On a rainy afternoon in late June 2019, a research team lowered a bulbous three-seat submarine named Nadir into the Atlantic off the coast of Eleuthera in the Bahamas. It was starting to stop raining. The scientists watching from the deck probably didn’t care if it was a coincidence or a result of luck because they had spent a year preparing for this moment and the weather was free to do as they pleased.
The bluntnose sixgill shark, which most people are unfamiliar with, was their target. Instead of five gills, there are six. Unsettlingly, emerald eyes catch light. an eighteen-foot-long body. and a predilection for depths up to 4,500 feet below the surface, where there is no sunlight and oppressive pressure. Before pterodactyls and before the continents took on their present forms, these animals were swimming in ancient oceans. In a way, they predate the modern world.

For years, Florida State University elasmobranch ecologist Dean Grubbs had been attempting to conduct a thorough investigation of bluntnose sixgills. He was able to tag one back in 2005, but the technique was difficult. Hook it, use fishing line to pull it to the surface, attach a satellite tracker close to the dorsal fin, and then let it go. Technically, it worked. In this manner, he tagged more than twenty sharks in five different parts of the world. However, he was bothered by something. The sharks made it to the surface, but for a few days afterward, their behavior was abnormal. They seemed to be affected by the experience of being pulled from the freezing depths to the bright surface and back.
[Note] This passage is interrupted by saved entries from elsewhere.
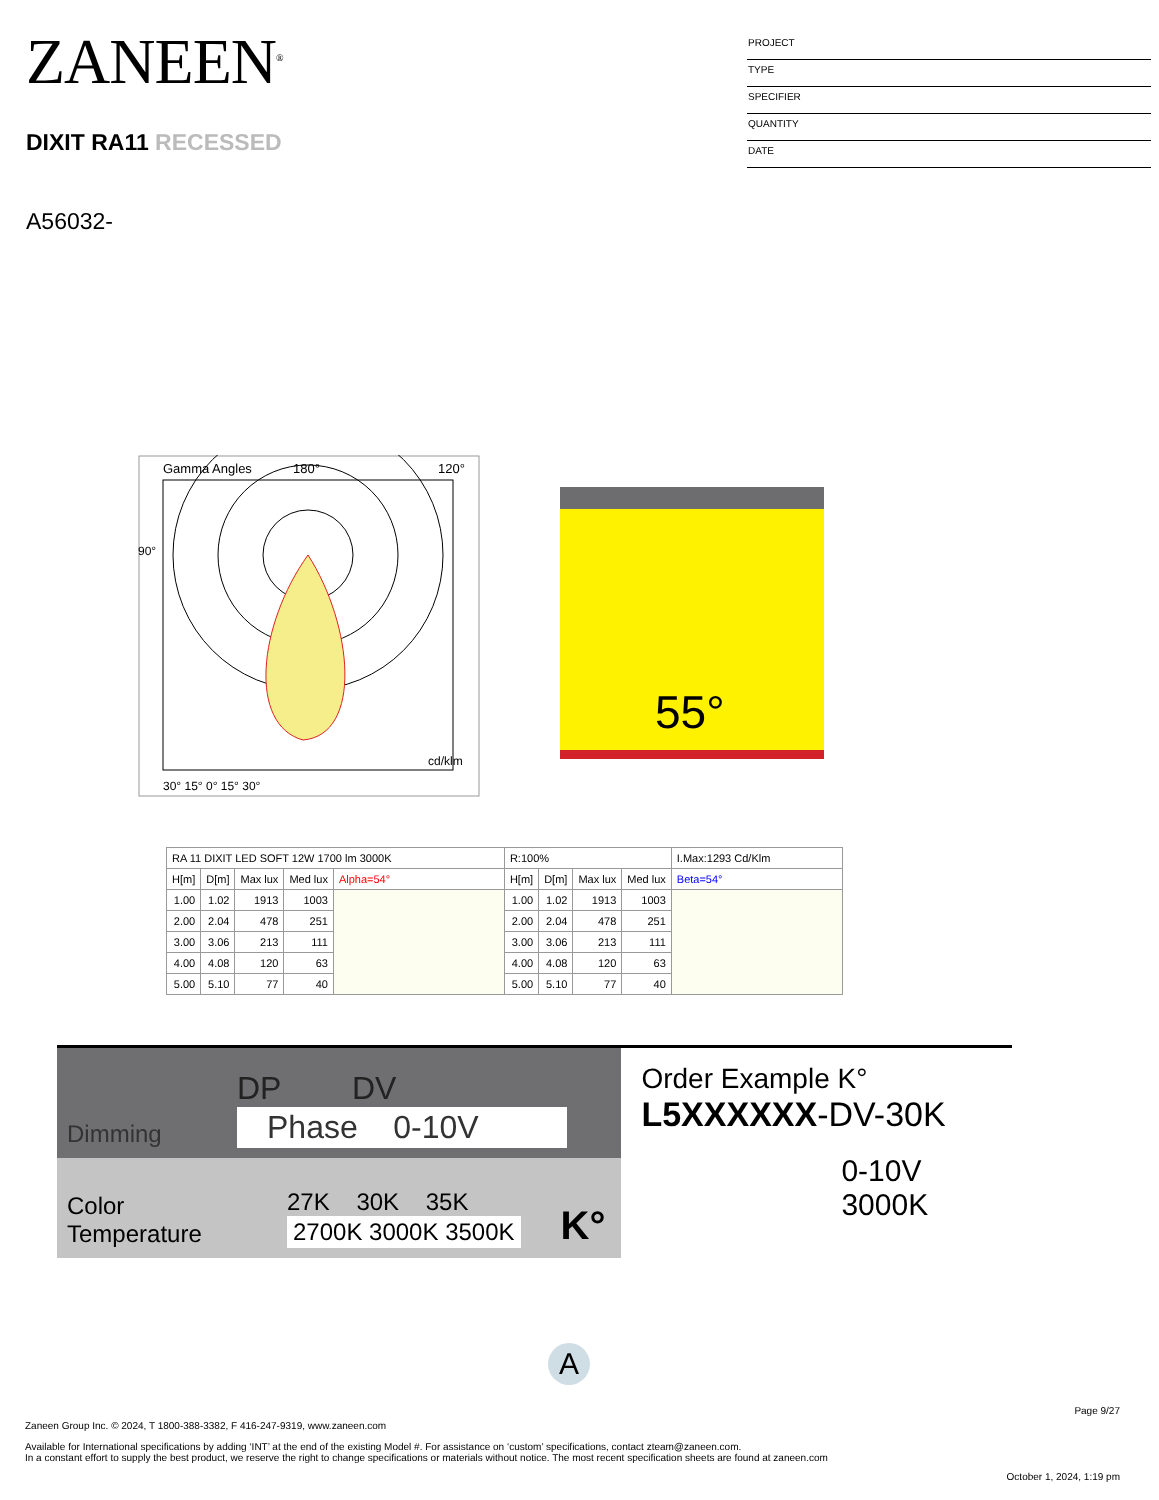ZANEEN<sup>®</sup>
DIXIT RA11 RECESSED
PROJECT
TYPE
SPECIFIER
QUANTITY
DATE
A56032-
Gamma Angles
180°
120°
90°
cd/klm
30° 15° 0° 15° 30°
55°
| RA 11 DIXIT LED SOFT 12W 1700 lm 3000K | | | | | R:100% | | | | I.Max:1293 Cd/Klm |
| --- | --- | --- | --- | --- | --- | --- | --- | --- | --- |
| H[m] | D[m] | Max lux | Med lux | Alpha=54° | H[m] | D[m] | Max lux | Med lux | Beta=54° |
| 1.00 | 1.02 | 1913 | 1003 | | 1.00 | 1.02 | 1913 | 1003 | |
| 2.00 | 2.04 | 478 | 251 | | 2.00 | 2.04 | 478 | 251 | |
| 3.00 | 3.06 | 213 | 111 | | 3.00 | 3.06 | 213 | 111 | |
| 4.00 | 4.08 | 120 | 63 | | 4.00 | 4.08 | 120 | 63 | |
| 5.00 | 5.10 | 77 | 40 | | 5.00 | 5.10 | 77 | 40 | |
Dimming
DP DV
Phase 0-10V
Color Temperature
27K 30K 35K
2700K 3000K 3500K
K°
Order Example K°
L5XXXXXX-DV-30K
0-10V 3000K
A
Page 9/27
Zaneen Group Inc. © 2024, T 1800-388-3382, F 416-247-9319, www.zaneen.com
Available for International specifications by adding ‘INT’ at the end of the existing Model #. For assistance on ‘custom’ specifications, contact zteam@zaneen.com.
In a constant effort to supply the best product, we reserve the right to change specifications or materials without notice. The most recent specification sheets are found at zaneen.com
October 1, 2024, 1:19 pm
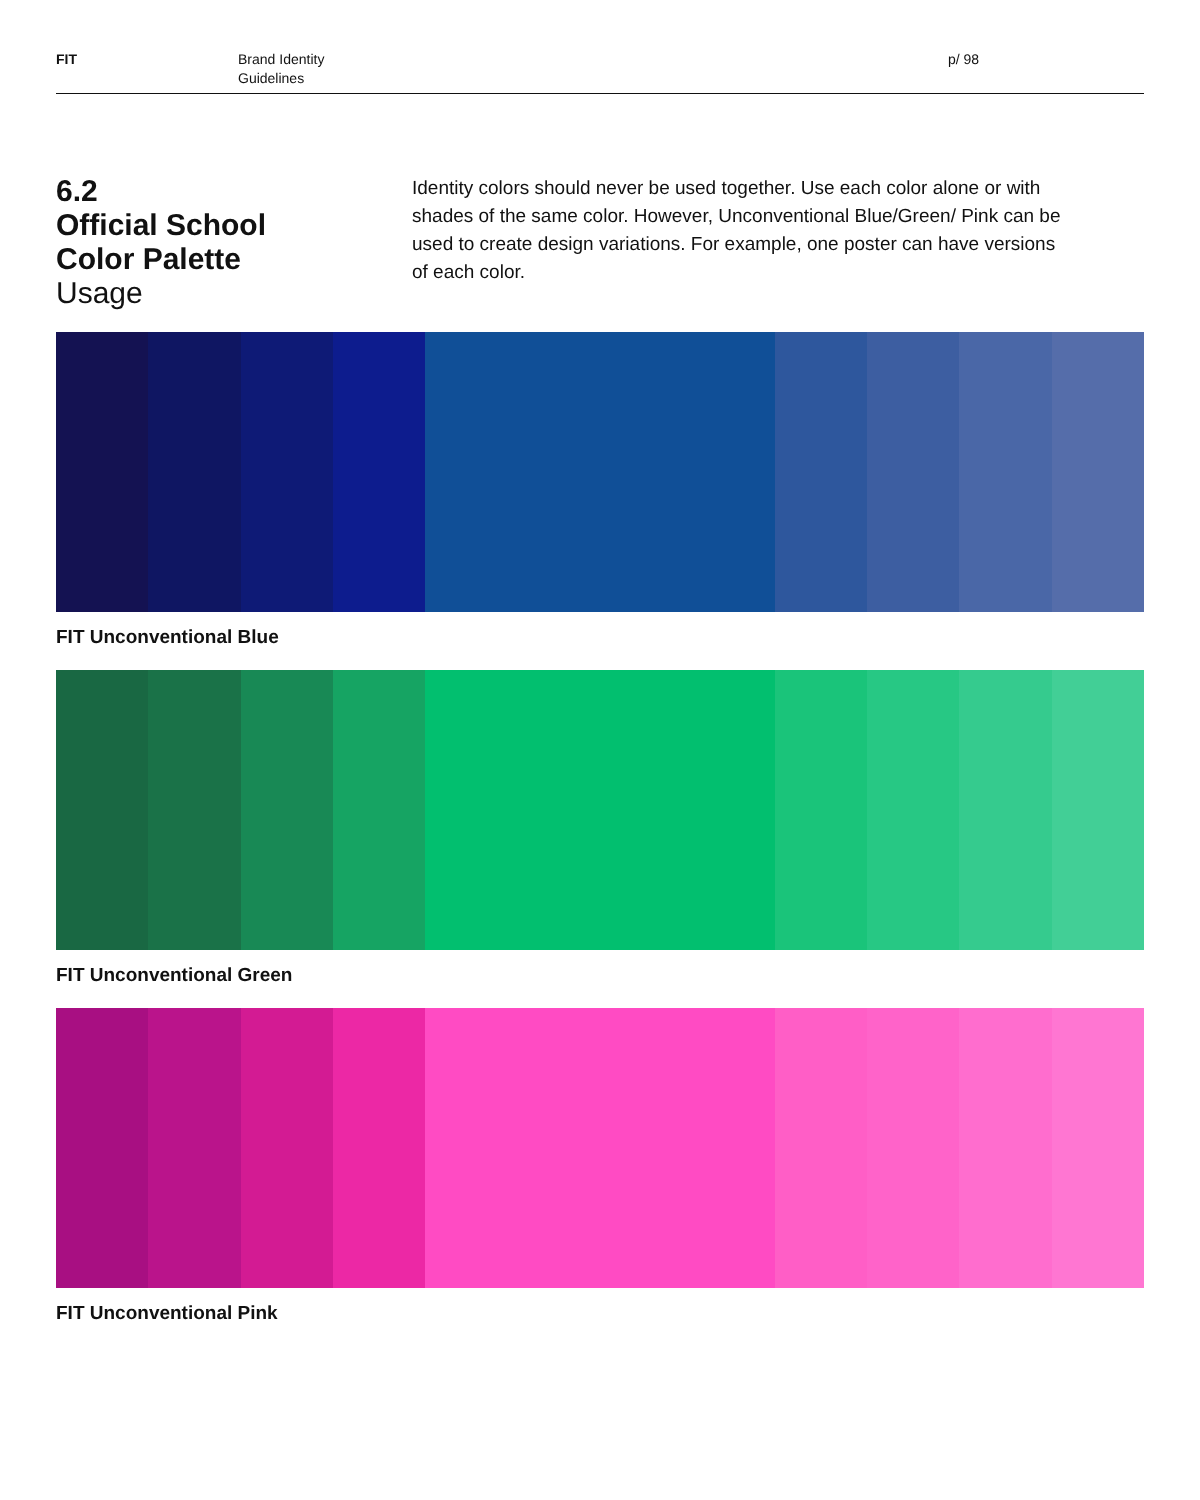FIT Brand Identity
Guidelines
p/ 98
6.2
Official School
Color Palette
Usage
Identity colors should never be used together. Use each color alone or with shades of the same color. However, Unconventional Blue/Green/ Pink can be used to create design variations. For example, one poster can have versions of each color.
FIT Unconventional Blue
FIT Unconventional Green
FIT Unconventional Pink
This implied that the information obtained right after tagging might not accurately represent the sharks’ way of life.
This insight gave rise to what initially appeared to be an impractical concept. What would happen if you tagged the shark down there, in its natural habitat, without ever bringing it up? What if the shark approached the submarine instead of the other way around?
When put simply, it sounds obvious. However, putting it into practice required finding solutions to issues that didn’t already exist. Nadir’s exterior was equipped with two spearguns, providing the team with precisely two opportunities each night to correctly tag an unrestrained deep-sea predator. In that configuration, there is virtually no margin for error. One poor angle, one tiny calculation error, and the chance is lost. Most research budgets are unable to cover the costs associated with the entire operation, including crew, equipment, and submarine time. The cost of using Woods Hole Oceanographic Institution’s submarine Alvin is approximately $45,000 per day. The cost of this kind of science is truly sobering.
The Moore Bahamas Foundation, Bloomberg Philanthropies, and OceanX, a marine exploration project financed by hedge fund billionaire Ray Dalio, all supported the mission. The extent to which private funding is essential to deep-sea research cannot be overlooked. These levels are rarely reached, either literally or figuratively, by government funding alone.
When the team finally came across a bluntnose sixgill in its natural habitat after the Nadir descended, tagging it represented more than just a technical accomplishment. It made it possible to comprehend an animal that was virtually unknown to humans until recently. When asked what scientists know about these sharks, Simon Thorrold of the Woods Hole Oceanographic Institution allegedly laughed and said it would be quicker to describe what they do know. which is almost nothing. The population cannot be estimated by researchers. They have no idea where the sharks breed. The duration of gestation is unknown to them. They are listed as near threatened by the International Union for Conservation of Nature, but that classification is based on incredibly scant information.
Eventually, the deep-sea tagging approach should show whether and to what extent the surface-tagging method was distorting behavioral data all along. It’s possible that the sharks continued to exhibit trauma-related behavior for days following conventional tagging, which would indicate that years of research contained a subtle error that was impossible to quantify. The idea is unsettling. That kind of interference is supposed to be taken into account by science, but this specific variable was ignored for a long time.
For hundreds of millions of years, the bluntnose sixgill has been circling in the dark, completely unaffected by human curiosity. The fact that it took a submarine, two spearguns, the support of a billionaire, and more than a year of planning to get a good look at them on their terms is almost humble. It seems reasonable to say that these sharks have already taught scientists something about the limitations of studying a world you can’t comfortably enter, regardless of what they ultimately teach researchers.